** Page text follows **

- Centuries:: 20th; 21st;
- Decades:: 1920s; 1930s; 1940s;
- See also:: 1924 in the United Kingdom; 1924 in Ireland; Other events of 1924; List of years in Northern Ireland;

= 1924 in Northern Ireland =

Events during the year 1924 in Northern Ireland.

==Incumbents==
- Governor - 	 The Duke of Abercorn
- Prime Minister - James Craig

==Events==
- January & June – 1924 Northern Ireland local elections, following changes by the Unionist government, which has redrawn electoral districts, abolished the single transferable vote and implemented a requirement for members of local authorities to take an oath of allegiance to the UK.
- 24 March – Ballycastle Railway closes due to financial difficulties.
- 24 April – No agreement is reached at the Boundary Conference in London. The Irish Boundary Commission is now set up to examine the border between the Irish Free State and Northern Ireland.
- 6 May – James Craig refuses to nominate a Northern Ireland representative to the Boundary Commission.
- 11 August – Ballycastle Railway reopens under Northern Counties Committee ownership.
- 14 September – First BBC broadcast from Belfast (station 2BE).

** End of Page text **
** Record extracts follows **

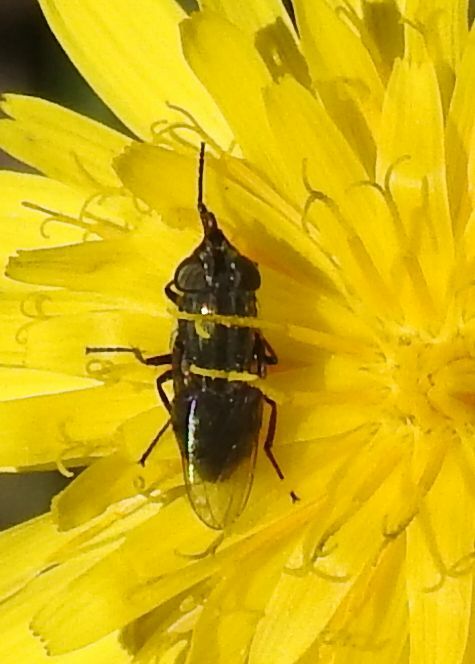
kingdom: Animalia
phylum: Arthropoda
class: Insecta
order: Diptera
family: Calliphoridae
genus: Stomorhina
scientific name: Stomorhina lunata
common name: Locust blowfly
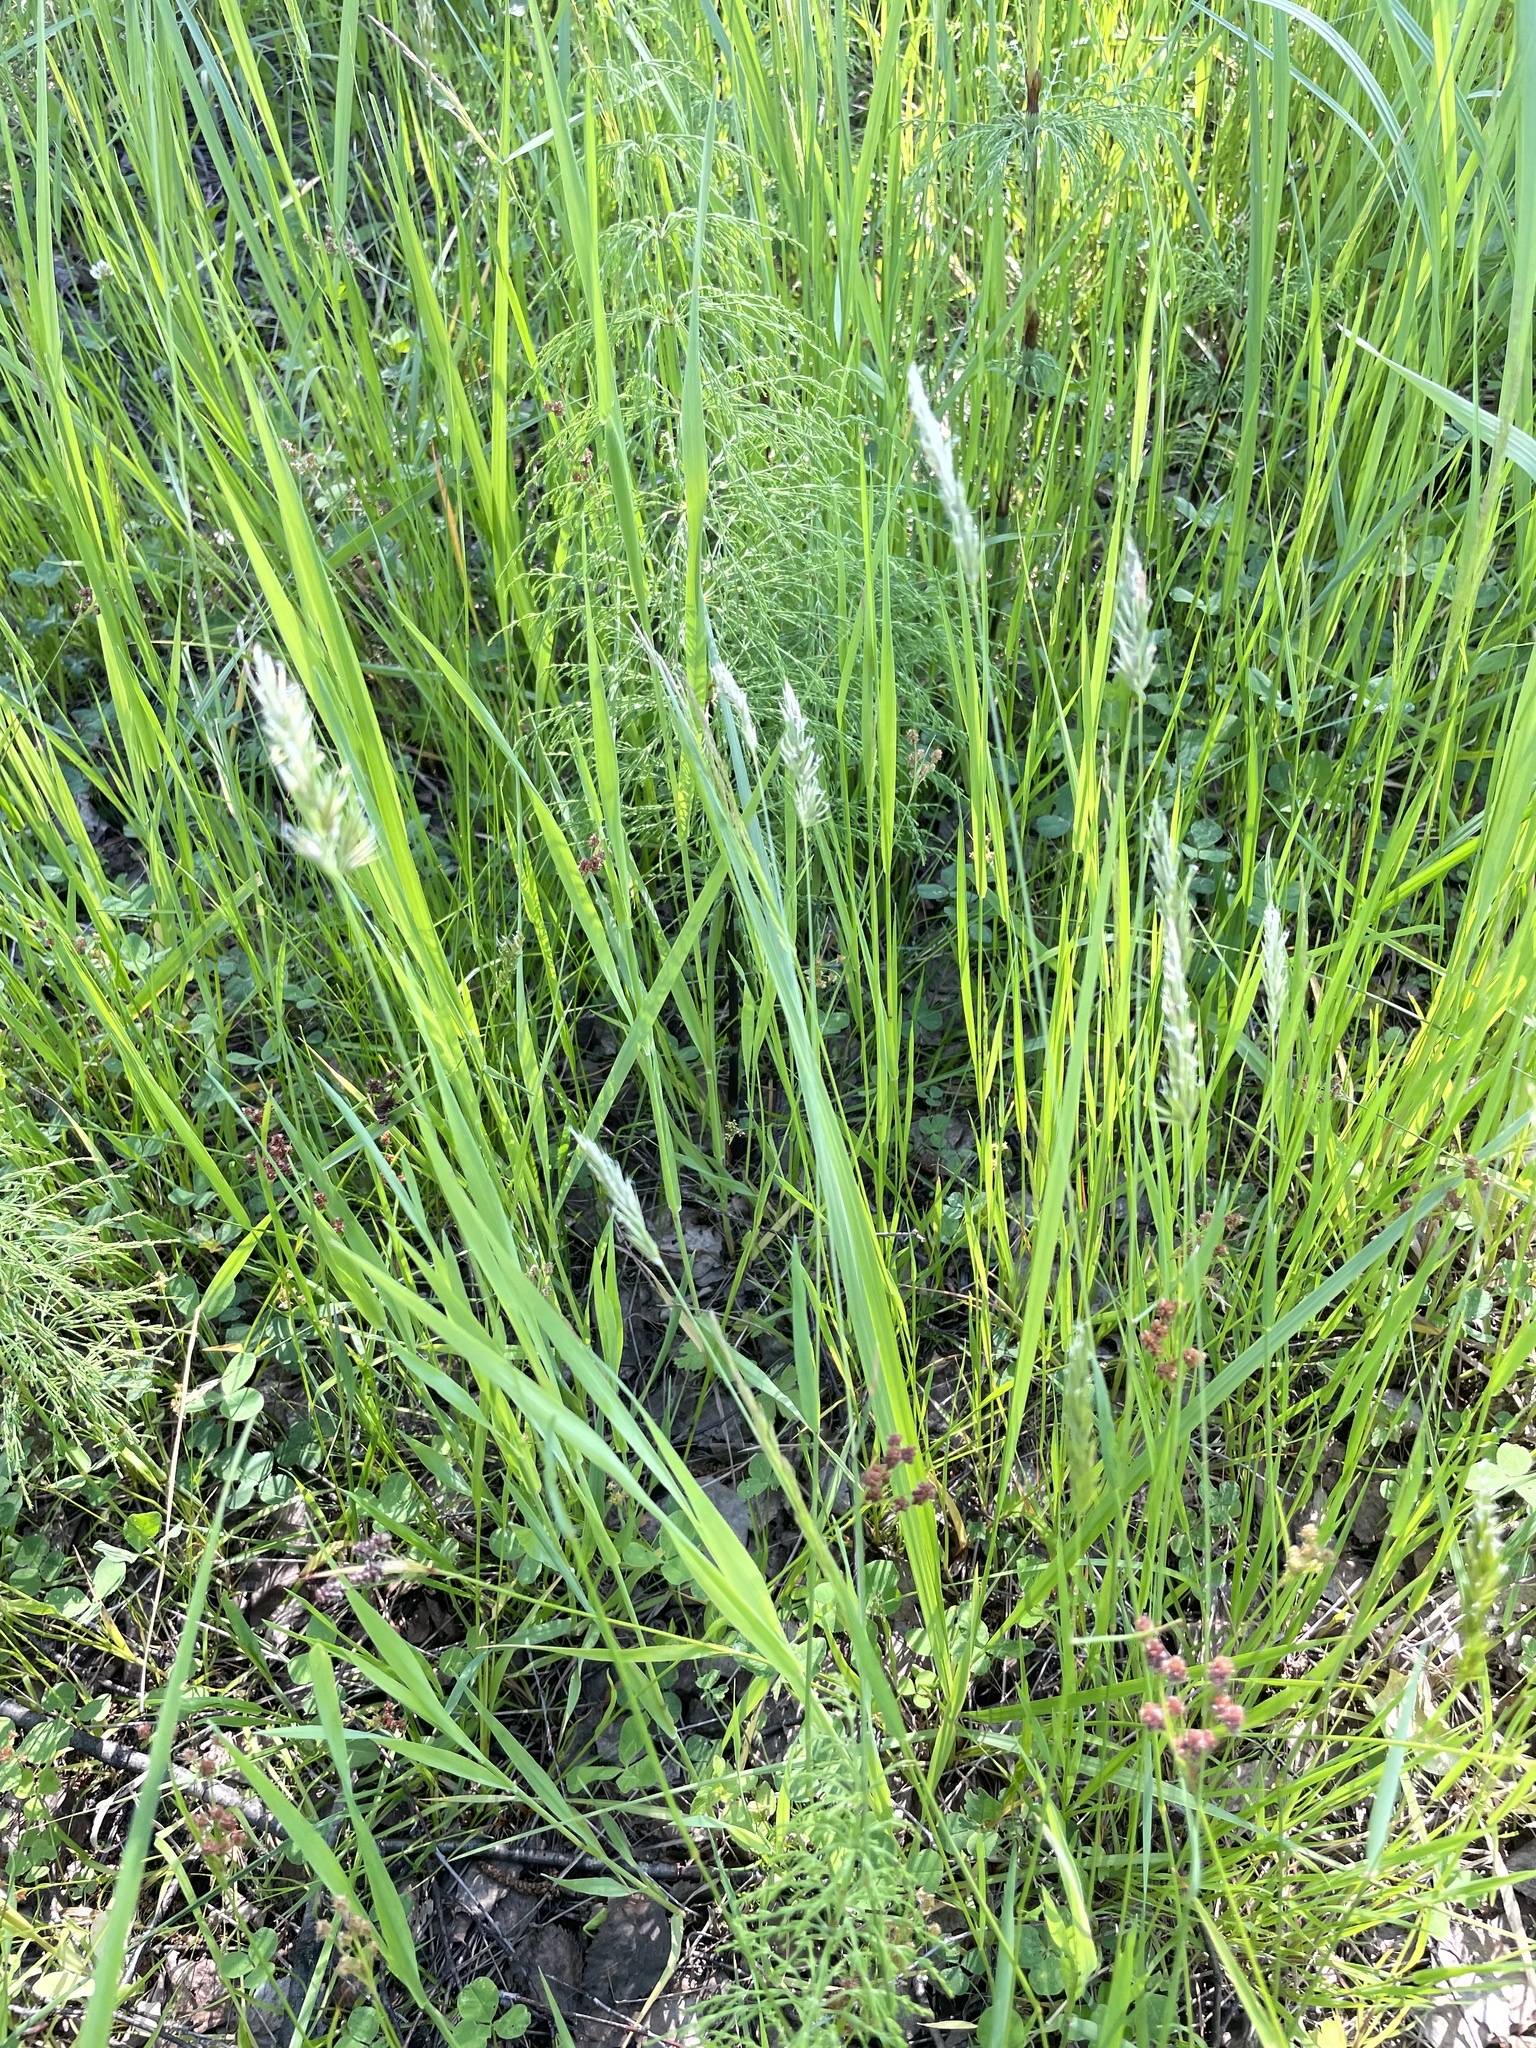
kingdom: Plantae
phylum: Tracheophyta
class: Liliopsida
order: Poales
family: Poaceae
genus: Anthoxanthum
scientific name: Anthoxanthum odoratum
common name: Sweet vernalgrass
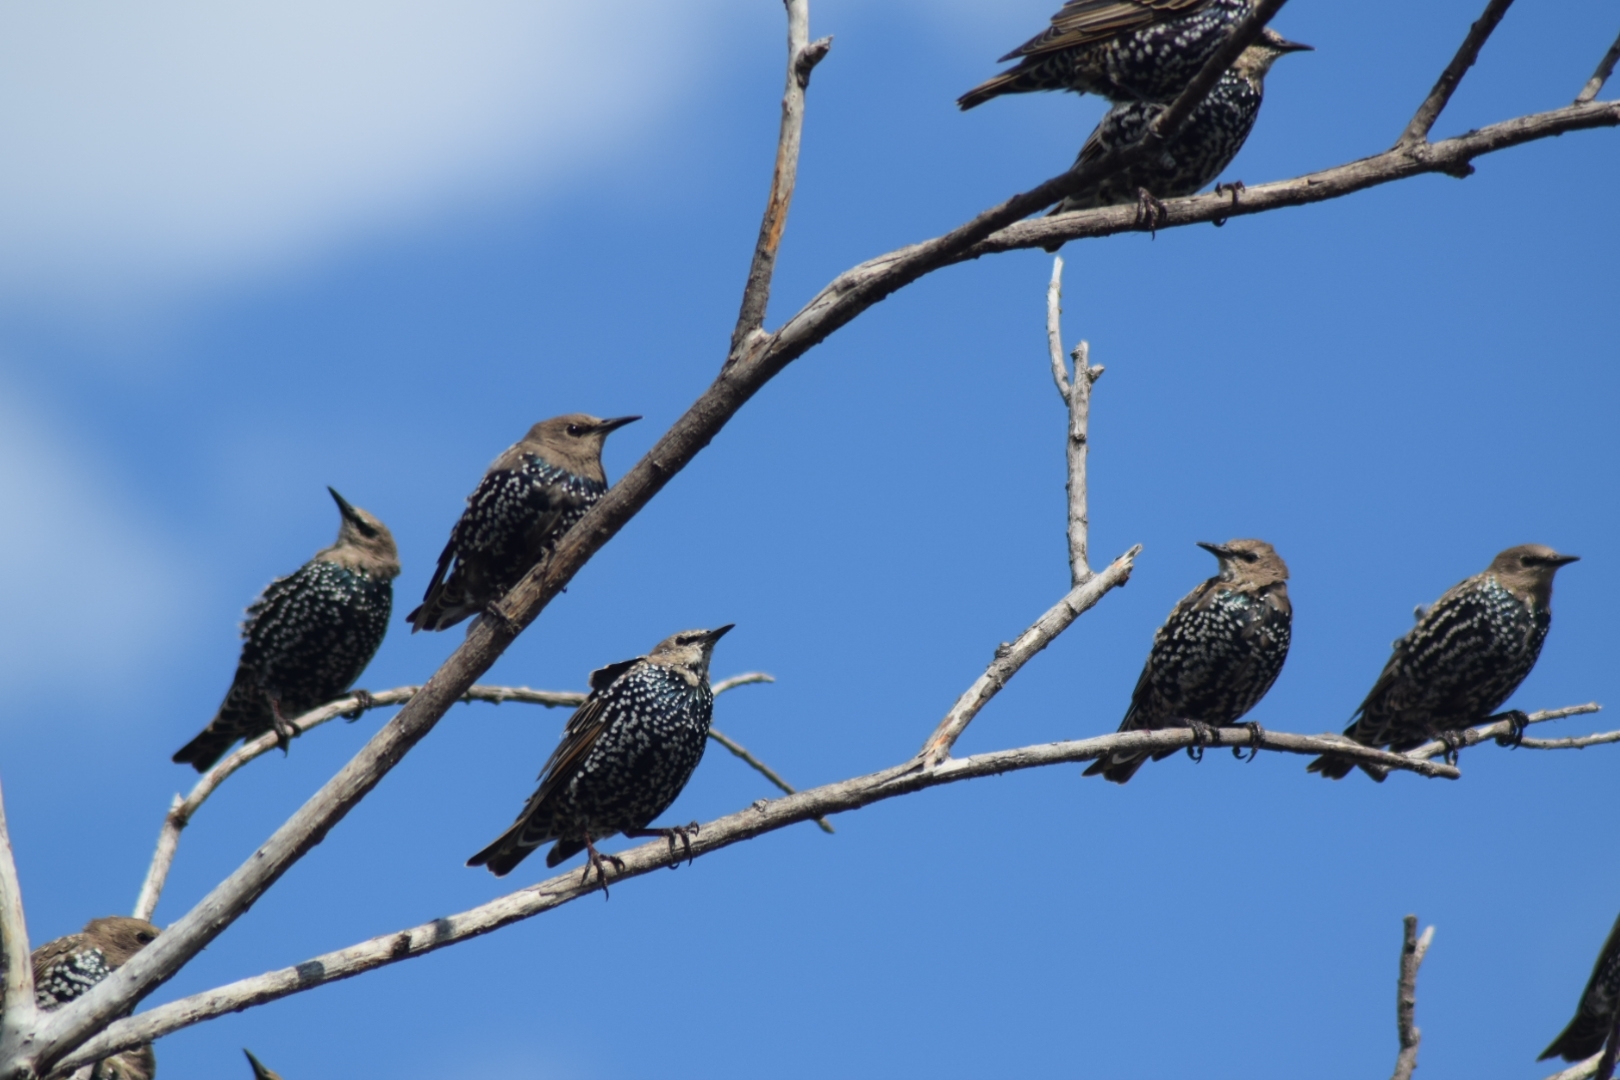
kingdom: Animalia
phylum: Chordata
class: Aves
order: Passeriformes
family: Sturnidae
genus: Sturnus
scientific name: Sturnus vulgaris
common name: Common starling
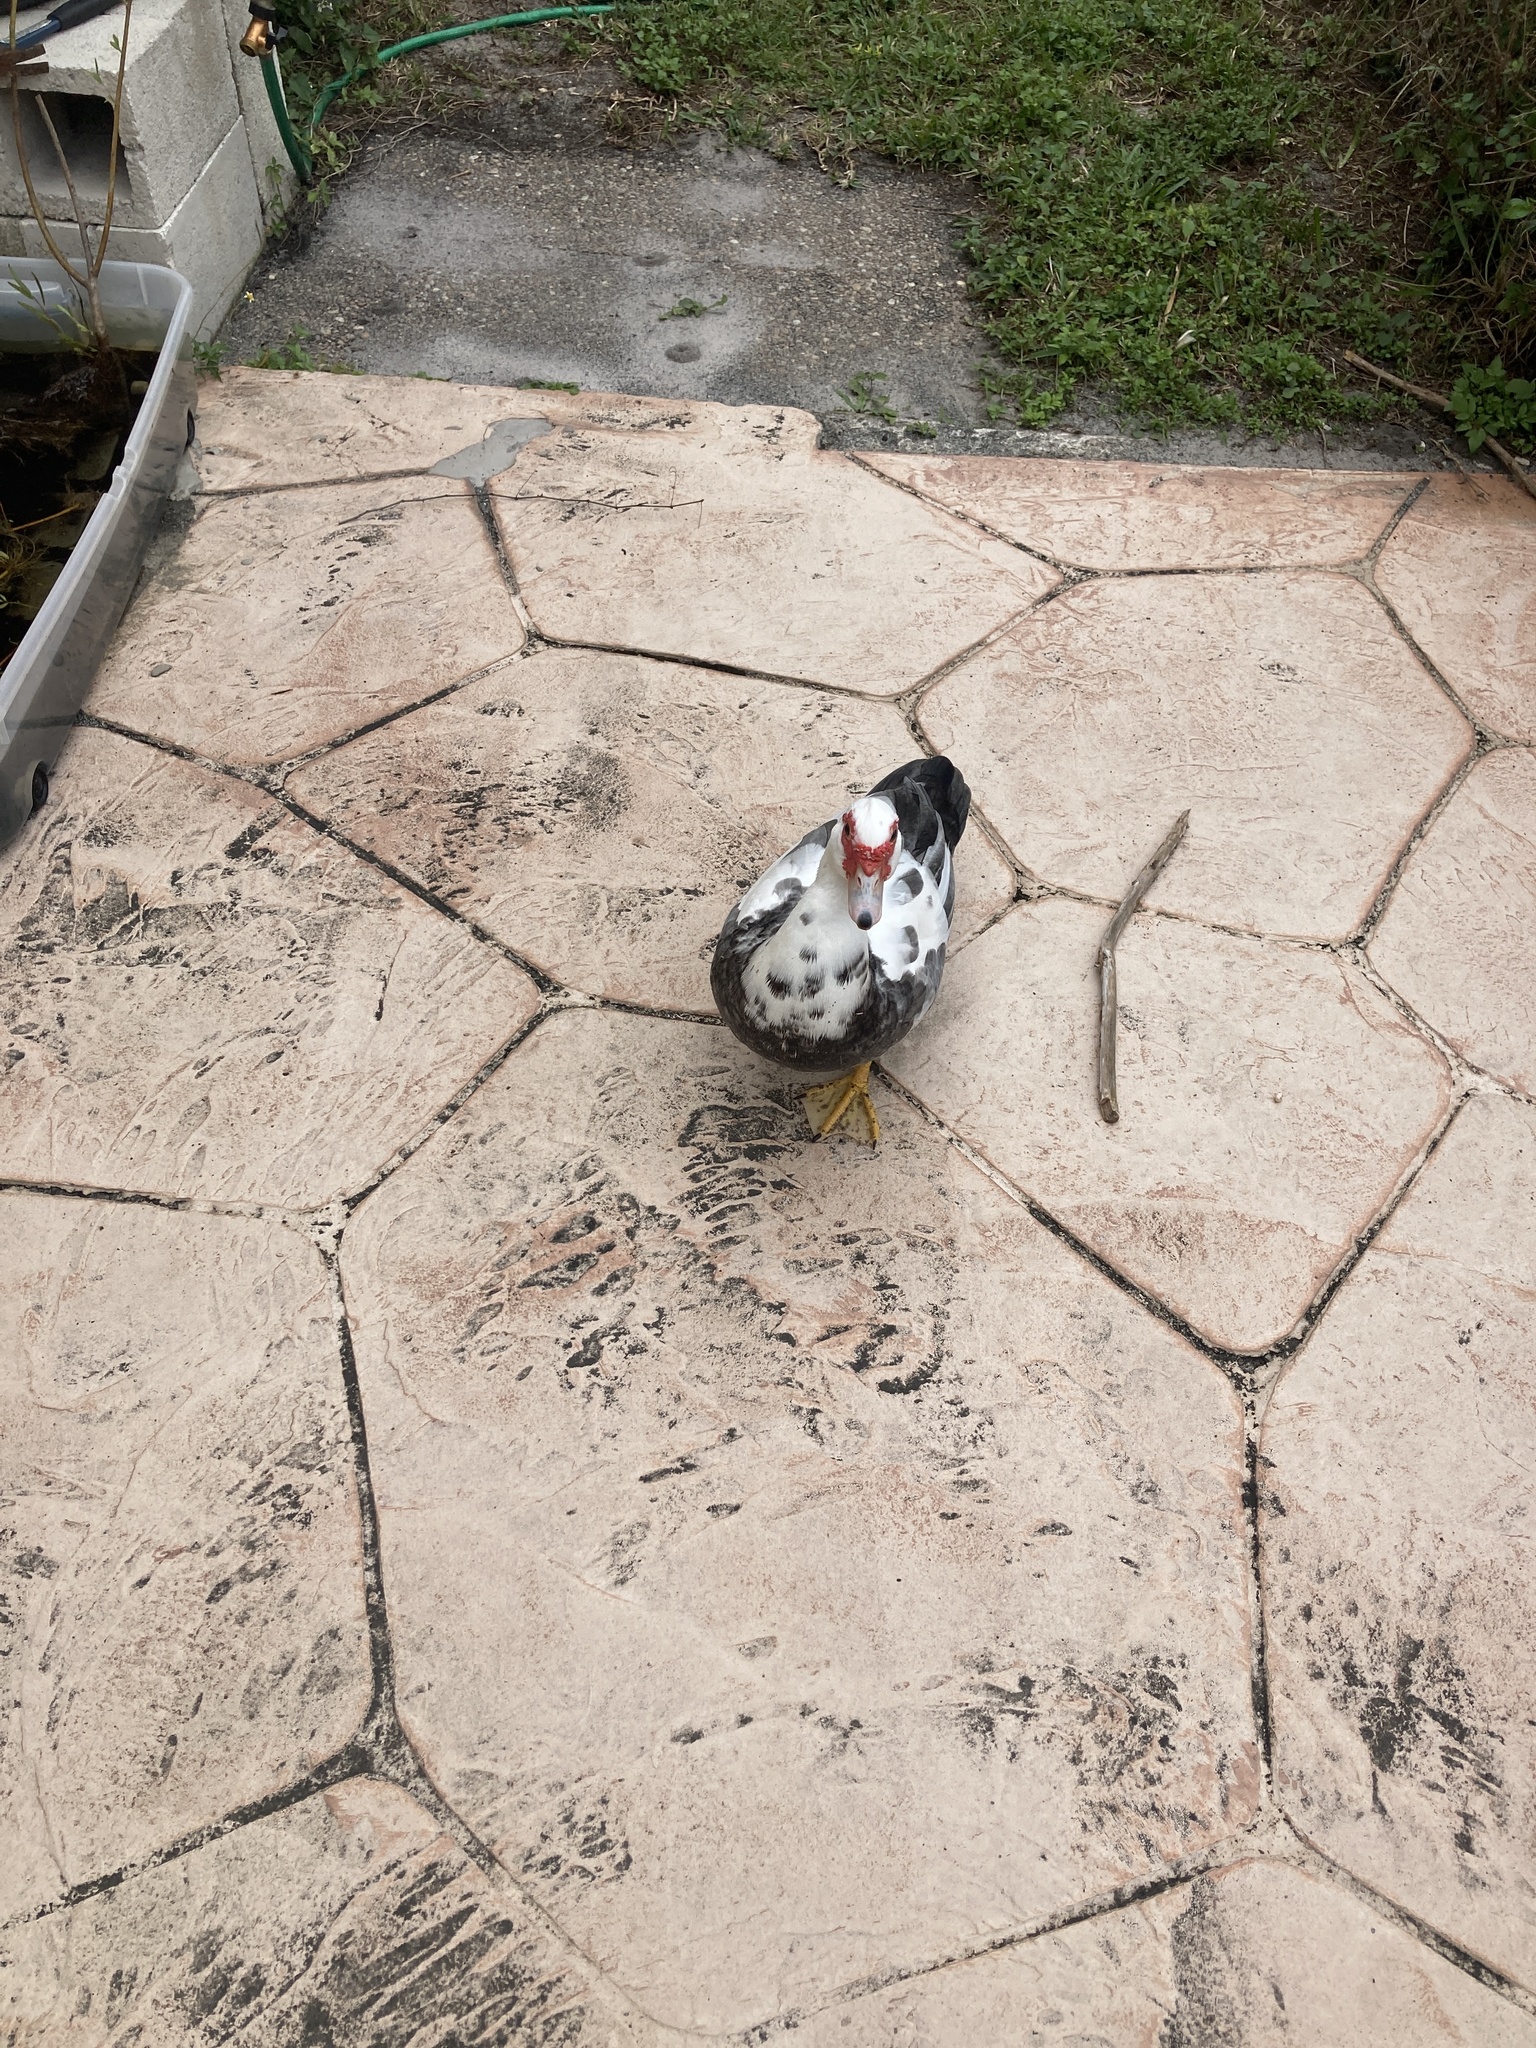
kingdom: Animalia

** End of Record extracts **

# Problems to work on:
1. In the page on 1924 in Northern Ireland, on what date does the Ballycastle Railway reopen?
2. Swap "Governor" for "Governor of Northern Ireland" in the page on 1924 in Northern Ireland, and give the text from "- Centuries:: 20th;" up to and including "allegiance to the UK.".

# Answers to each task:
1. 11 August

2.
- Centuries:: 20th; 21st;
- Decades:: 1920s; 1930s; 1940s;
- See also:: 1924 in the United Kingdom; 1924 in Ireland; Other events of 1924; List of years in Northern Ireland;

= 1924 in Northern Ireland =

Events during the year 1924 in Northern Ireland.

==Incumbents==
- Governor of Northern Ireland - 	 The Duke of Abercorn
- Prime Minister - James Craig

==Events==
- January & June – 1924 Northern Ireland local elections, following changes by the Unionist government, which has redrawn electoral districts, abolished the single transferable vote and implemented a requirement for members of local authorities to take an oath of allegiance to the UK.